Simultaneous single photon counting and ion channel recording from free-standing lipid bilayers on a microstructured array.

Abstract

Fluorescence microscopy and, in particular, single molecule optical spectroscopy is of great potential value in characterizing the structural dynamics of membranes and membrane proteins. A particular challenge is to combine such high-resolution optical measurements with high-resolution voltage clamp electrical recordings that can provide direct information on single ion channel gating a block by drugs and analytes. Here, we report on the use of a novel chip-based, 2 × 2 arrangement of microelectrode cavities with borosilicate glass optical windows which facilitates optical access on an inverted microscope with water or oil-immersion objectives of high numerical aperture to horizontal free-standing lipid membranes, while controlling membrane voltage and recording currents using individual micropatterned, ring-shaped Ag/AgCl-electrodes to perform time-resolved single photon counting on free-standing membranes spanning sub-nanoliter cavities.

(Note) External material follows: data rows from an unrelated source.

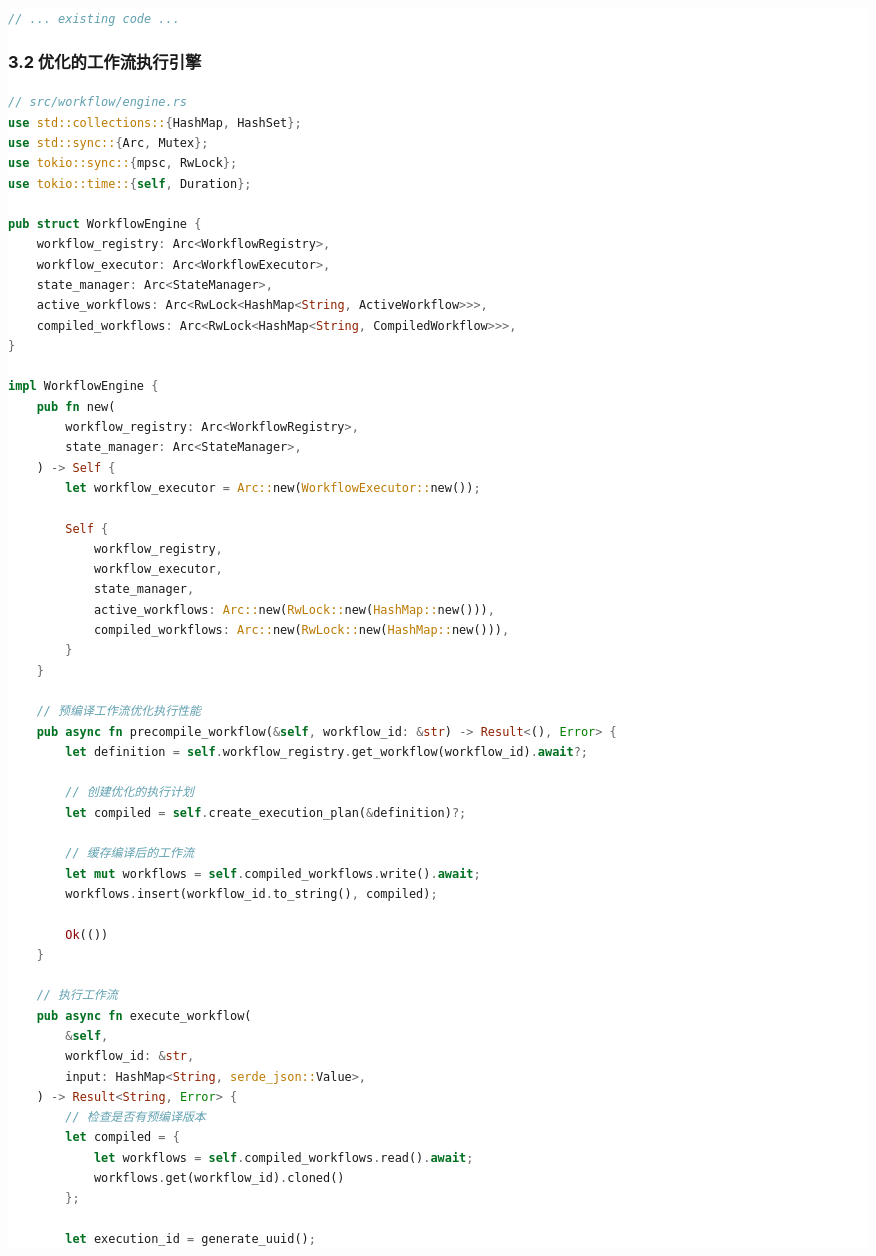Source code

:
```go
// ... existing code ...
```

### 3.2 优化的工作流执行引擎

```rust
// src/workflow/engine.rs
use std::collections::{HashMap, HashSet};
use std::sync::{Arc, Mutex};
use tokio::sync::{mpsc, RwLock};
use tokio::time::{self, Duration};

pub struct WorkflowEngine {
    workflow_registry: Arc<WorkflowRegistry>,
    workflow_executor: Arc<WorkflowExecutor>,
    state_manager: Arc<StateManager>,
    active_workflows: Arc<RwLock<HashMap<String, ActiveWorkflow>>>,
    compiled_workflows: Arc<RwLock<HashMap<String, CompiledWorkflow>>>,
}

impl WorkflowEngine {
    pub fn new(
        workflow_registry: Arc<WorkflowRegistry>,
        state_manager: Arc<StateManager>,
    ) -> Self {
        let workflow_executor = Arc::new(WorkflowExecutor::new());
        
        Self {
            workflow_registry,
            workflow_executor,
            state_manager,
            active_workflows: Arc::new(RwLock::new(HashMap::new())),
            compiled_workflows: Arc::new(RwLock::new(HashMap::new())),
        }
    }
    
    // 预编译工作流优化执行性能
    pub async fn precompile_workflow(&self, workflow_id: &str) -> Result<(), Error> {
        let definition = self.workflow_registry.get_workflow(workflow_id).await?;
        
        // 创建优化的执行计划
        let compiled = self.create_execution_plan(&definition)?;
        
        // 缓存编译后的工作流
        let mut workflows = self.compiled_workflows.write().await;
        workflows.insert(workflow_id.to_string(), compiled);
        
        Ok(())
    }
    
    // 执行工作流
    pub async fn execute_workflow(
        &self,
        workflow_id: &str,
        input: HashMap<String, serde_json::Value>,
    ) -> Result<String, Error> {
        // 检查是否有预编译版本
        let compiled = {
            let workflows = self.compiled_workflows.read().await;
            workflows.get(workflow_id).cloned()
        };
        
        let execution_id = generate_uuid();
```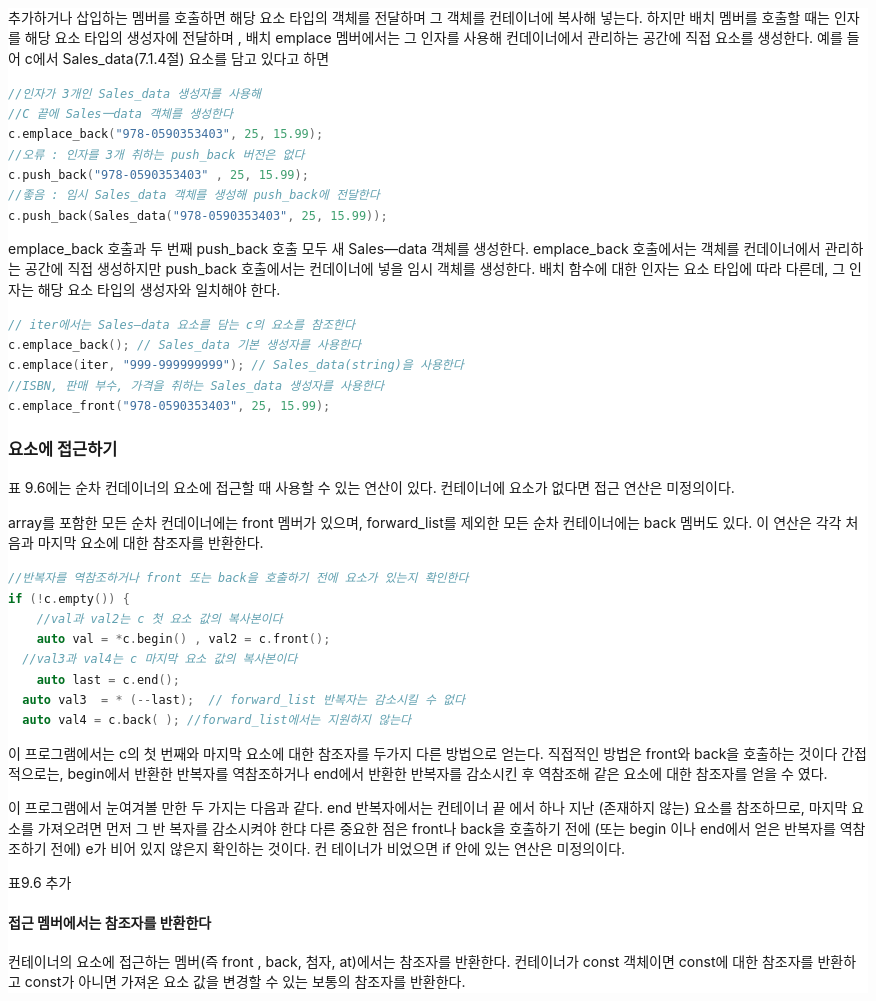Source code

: 추가하거나 삽입하는 멤버를 호출하면 해당 요소 타입의 객체를 전달하며 그 객체를 컨테이너에 복사해 넣는다. 하지만 배치 멤버를 호출할 때는 인자를 해당 요소 타입의 생성자에 전달하며 , 배치 emplace 멤버에서는 그 인자를 사용해 컨데이너에서 관리하는 공간에 직접 요소를 생성한다. 예를 들어 c에서 Sales_data(7.1.4절) 요소를 담고 있다고 하면

```c++
//인자가 3개인 Sales_data 생성자를 사용해
//C 끝에 Sales一data 객체를 생성한다 
c.emplace_back("978-0590353403", 25, 15.99);
//오류 : 인자를 3개 취하는 push_back 버전은 없다 
c.push_back("978-0590353403" , 25, 15.99);
//좋음 : 임시 Sales_data 객체를 생성해 push_back에 전달한다 
c.push_back(Sales_data("978-0590353403", 25, 15.99));
```

emplace_back 호출과 두 번째 push_back 호출 모두 새 Sales—data 객체를 생성한다. emplace_back 호출에서는 객체를 컨데이너에서 관리하는 공간에 직접 생성하지만 push_back 호출에서는 컨데이너에 넣을 임시 객체를 생성한다.
 배치 함수에 대한 인자는 요소 타입에 따라 다른데, 그 인자는 해당 요소 타입의 생성자와 일치해야 한다.

```c++
// iter에서는 Sales—data 요소를 담는 c의 요소를 참조한다
c.emplace_back(); // Sales_data 기본 생성자를 사용한다 
c.emplace(iter, "999-999999999"); // Sales_data(string)을 사용한다 
//ISBN, 판매 부수, 가격을 취하는 Sales_data 생성자를 사용한다 
c.emplace_front("978-0590353403", 25, 15.99);
```

### 요소에 접근하기

표 9.6에는 순차 컨데이너의 요소에 접근할 때 사용할 수 있는 연산이 있다. 컨테이너에 요소가 없다면 접근 연산은 미정의이다.

array를 포함한 모든 순차 컨데이너에는 front 멤버가 있으며, forward_list를 제외한 모든 순차 컨테이너에는 back 멤버도 있다. 이 연산은 각각 처음과 마지막 요소에 대한 참조자를 반환한다.

```c++
//반복자를 역참조하거나 front 또는 back을 호출하기 전에 요소가 있는지 확인한다 
if (!c.empty()) {
	//val과 val2는 c 첫 요소 값의 복사본이다
	auto val = *c.begin() , val2 = c.front();
  //val3과 val4는 c 마지막 요소 값의 복사본이다
	auto last = c.end();
  auto val3  = * (--last);  // forward_list 반복자는 감소시킬 수 없다 
  auto val4 = c.back( ); //forward_list에서는 지원하지 않는다
```

이 프로그램에서는 c의 첫 번째와 마지막 요소에 대한 참조자를 두가지 다른 방법으로 얻는다. 직접적인 방법은 front와 back을 호출하는 것이다 간접적으로는, begin에서 반환한 반복자를 역참조하거나 end에서 반환한 반복자를 감소시킨 후 역참조해 같은 요소에 대한 참조자를 얻을 수 였다.

이 프로그램에서 눈여겨볼 만한 두 가지는 다음과 같다. end 반복자에서는 컨테이너 끝 에서 하나 지난 (존재하지 않는) 요소를 참조하므로, 마지막 요소를 가져오려면 먼저 그 반 복자를 감소시켜야 한댜 다른 중요한 점은 front나 back을 호출하기 전에 (또는 begin 이나 end에서 얻은 반복자를 역참조하기 전에) e가 비어 있지 않은지 확인하는 것이다. 컨 테이너가 비었으면 if 안에 있는 연산은 미정의이다.

표9.6 추가

#### 접근 멤버에서는 참조자를 반환한다

컨테이너의 요소에 접근하는 멤버(즉 front , back, 첨자, at)에서는 참조자를 반환한다. 컨테이너가 const 객체이면 const에 대한 참조자를 반환하고 const가 아니면 가져온 요소 값을 변경할 수 있는 보통의 참조자를 반환한다.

Single channel activity induced by the fluorescently labelled pore-forming peptide ceratotoxin A was simultaneously acquired. This device allows for rapid formation of four membranes that are simultaneously monitored electrically using a four-channel amplifier and can be sequentially optically addressed, greatly reducing the time needed for successful experimentation. During our experiments, we noted autofluorescence of the borosilicate to be a limiting factor for wide-field low-intensity fluorescence recording, but this can likely be circumvented by using quartz glass instead. In summary, the novel device increases the likelihood of realizing the long standing ambition to correlate structural and functional dynamics of single membrane proteins on the single molecule level.